DOCUMENT SECTION
:::::

A Brief History of Global Governance

Where did the concept of global governance come from?

The global governance structures seen in the world today are the products of a long trajectory shaped by historical failures and successes alike. The ideal of political cooperation among global actors in response to shared problems is not a new idea, but has only been embodied by concrete institutions in the last century. Attempts at global governance have always faced the hurdle of being tasked with solving humanity’s most pressing and enduring challenges while respecting the circumstances of individual nation states. While most people recognize the need for national legislative bodies to enact laws, executives to implement them and to run the government, judiciaries endowed with the power to interpret the law when needed, central banks to issue currency, and police forces to guarantee the safety of citizens, there is significant debate concerning the extent to which the same structures should exist at the supranational level.


The unleashed power of the atom has changed everything save our modes of thinking, and thus we drift toward unparalleled catastrophe.

:::::

RECORDS PROVIDED

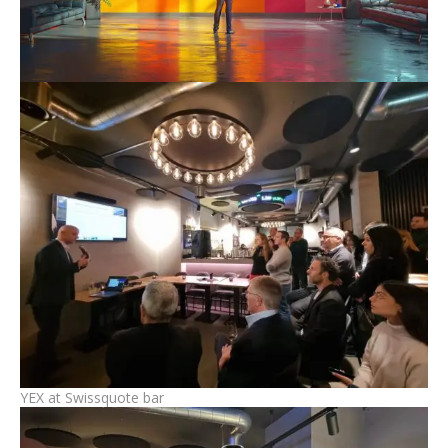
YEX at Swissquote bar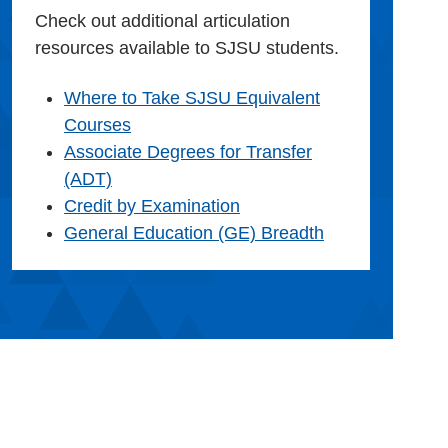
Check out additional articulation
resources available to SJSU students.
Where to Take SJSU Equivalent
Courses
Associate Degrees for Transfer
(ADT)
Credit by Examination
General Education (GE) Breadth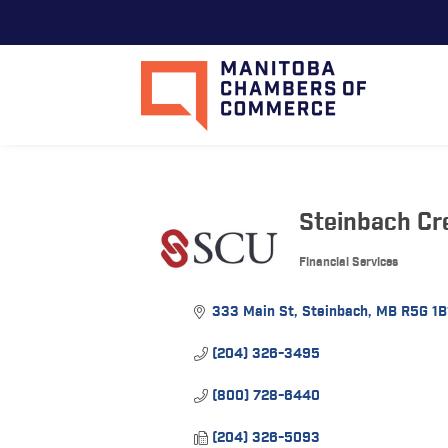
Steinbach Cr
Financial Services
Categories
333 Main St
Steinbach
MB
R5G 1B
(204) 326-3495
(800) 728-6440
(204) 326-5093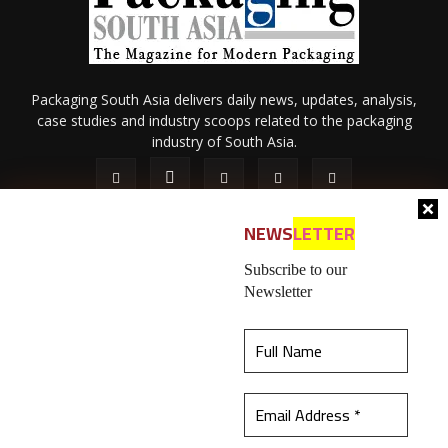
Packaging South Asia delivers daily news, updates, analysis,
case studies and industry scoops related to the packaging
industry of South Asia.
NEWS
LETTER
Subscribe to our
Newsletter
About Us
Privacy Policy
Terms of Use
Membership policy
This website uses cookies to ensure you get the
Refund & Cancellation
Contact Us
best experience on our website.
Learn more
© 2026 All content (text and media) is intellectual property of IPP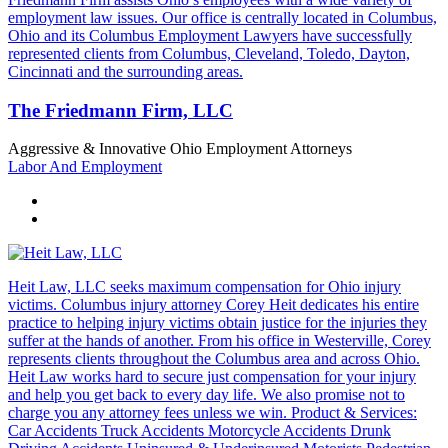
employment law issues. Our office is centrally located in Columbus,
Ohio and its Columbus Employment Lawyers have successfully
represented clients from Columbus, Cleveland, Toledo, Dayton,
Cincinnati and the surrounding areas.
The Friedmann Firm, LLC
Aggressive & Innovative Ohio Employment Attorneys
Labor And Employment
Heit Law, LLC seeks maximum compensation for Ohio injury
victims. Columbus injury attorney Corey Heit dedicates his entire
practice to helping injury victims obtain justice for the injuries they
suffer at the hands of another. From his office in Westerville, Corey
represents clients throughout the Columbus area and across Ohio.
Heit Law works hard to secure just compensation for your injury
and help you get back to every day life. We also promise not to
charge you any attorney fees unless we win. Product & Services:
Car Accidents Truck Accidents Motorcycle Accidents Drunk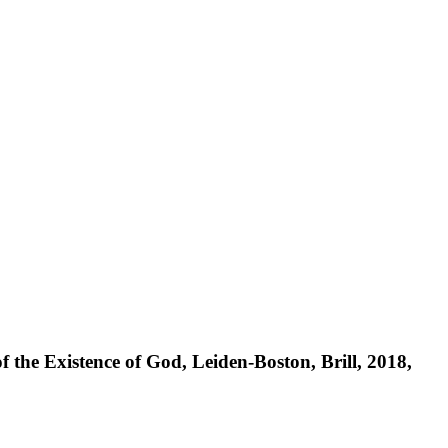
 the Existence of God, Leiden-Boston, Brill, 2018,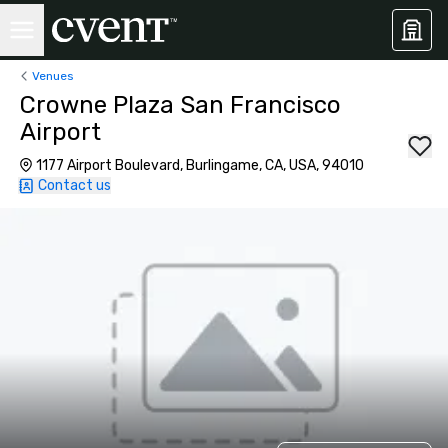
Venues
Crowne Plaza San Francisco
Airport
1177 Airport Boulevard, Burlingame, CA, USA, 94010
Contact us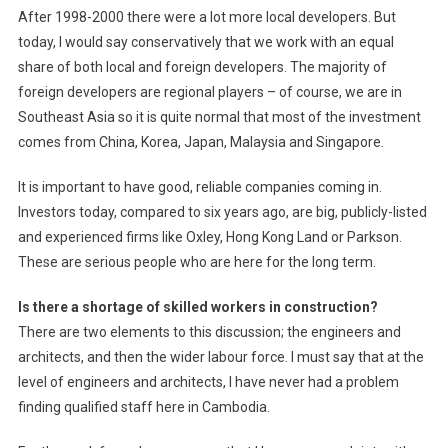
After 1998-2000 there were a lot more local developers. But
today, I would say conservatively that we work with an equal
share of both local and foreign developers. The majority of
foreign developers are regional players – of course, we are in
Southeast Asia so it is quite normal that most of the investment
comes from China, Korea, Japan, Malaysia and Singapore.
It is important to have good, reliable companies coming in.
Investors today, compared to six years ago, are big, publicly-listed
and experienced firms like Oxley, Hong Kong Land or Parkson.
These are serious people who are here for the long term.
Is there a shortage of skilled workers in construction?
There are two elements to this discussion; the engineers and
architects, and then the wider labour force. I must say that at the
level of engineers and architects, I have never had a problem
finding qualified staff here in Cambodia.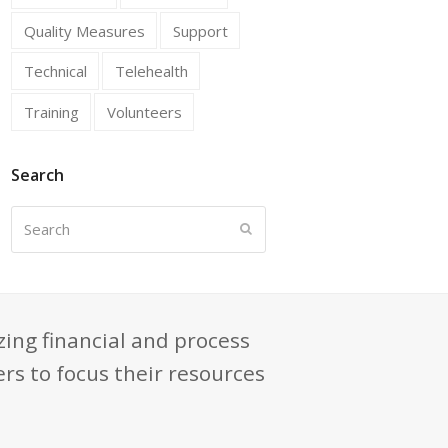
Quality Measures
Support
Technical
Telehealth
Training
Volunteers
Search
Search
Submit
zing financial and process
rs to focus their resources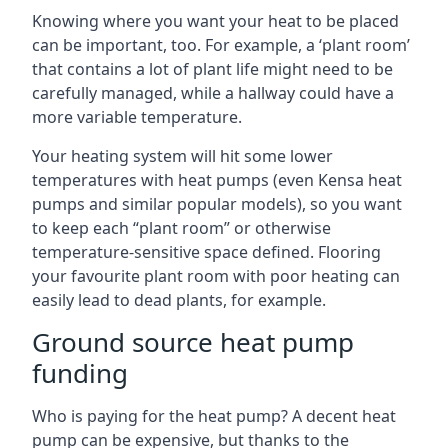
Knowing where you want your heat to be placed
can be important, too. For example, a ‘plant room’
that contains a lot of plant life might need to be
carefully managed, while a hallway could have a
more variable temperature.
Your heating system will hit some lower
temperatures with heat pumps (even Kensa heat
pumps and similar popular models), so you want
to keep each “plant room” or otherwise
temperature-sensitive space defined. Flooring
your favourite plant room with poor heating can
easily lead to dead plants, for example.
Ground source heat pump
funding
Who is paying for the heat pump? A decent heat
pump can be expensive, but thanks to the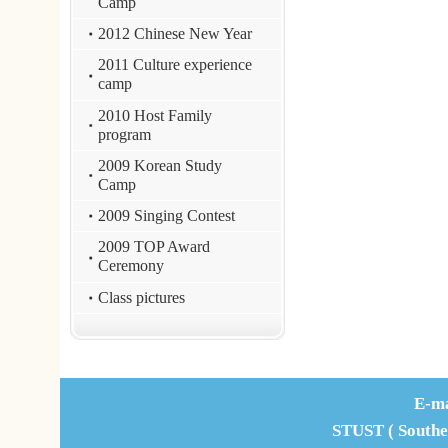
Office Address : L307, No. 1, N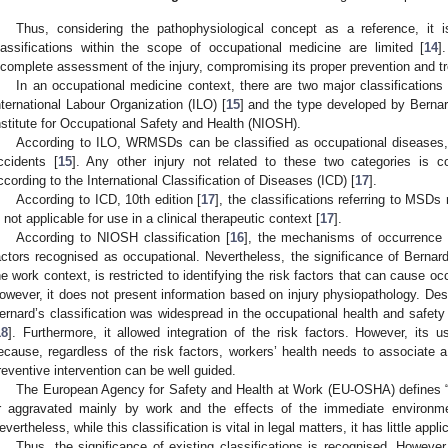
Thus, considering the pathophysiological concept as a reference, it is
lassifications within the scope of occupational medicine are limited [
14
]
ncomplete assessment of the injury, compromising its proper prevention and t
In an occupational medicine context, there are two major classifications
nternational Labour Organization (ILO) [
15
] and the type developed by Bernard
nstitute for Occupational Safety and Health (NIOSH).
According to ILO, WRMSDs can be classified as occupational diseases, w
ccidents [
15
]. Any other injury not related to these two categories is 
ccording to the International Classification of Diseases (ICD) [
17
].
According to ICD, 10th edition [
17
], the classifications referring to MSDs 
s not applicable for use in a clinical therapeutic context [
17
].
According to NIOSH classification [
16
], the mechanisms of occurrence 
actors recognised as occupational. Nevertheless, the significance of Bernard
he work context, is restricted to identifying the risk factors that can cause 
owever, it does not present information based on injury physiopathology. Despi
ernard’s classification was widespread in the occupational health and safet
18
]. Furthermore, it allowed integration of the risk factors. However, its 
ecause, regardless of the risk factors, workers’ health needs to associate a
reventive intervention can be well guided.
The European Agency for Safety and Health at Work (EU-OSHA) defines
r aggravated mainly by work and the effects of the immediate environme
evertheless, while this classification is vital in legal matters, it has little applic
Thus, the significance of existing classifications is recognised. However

:::::

HOW TO COMPLETE THIS TASK
Reproduce the complete text on the history of global governance word for word.

TASK RESPONSE
A Brief History of Global Governance

Where did the concept of global governance come from?

The global governance structures seen in the world today are the products of a long trajectory shaped by historical failures and successes alike. The ideal of political cooperation among global actors in response to shared problems is not a new idea, but has only been embodied by concrete institutions in the last century. Attempts at global governance have always faced the hurdle of being tasked with solving humanity’s most pressing and enduring challenges while respecting the circumstances of individual nation states. While most people recognize the need for national legislative bodies to enact laws, executives to implement them and to run the government, judiciaries endowed with the power to interpret the law when needed, central banks to issue currency, and police forces to guarantee the safety of citizens, there is significant debate concerning the extent to which the same structures should exist at the supranational level.


The unleashed power of the atom has changed everything save our modes of thinking, and thus we drift toward unparalleled catastrophe.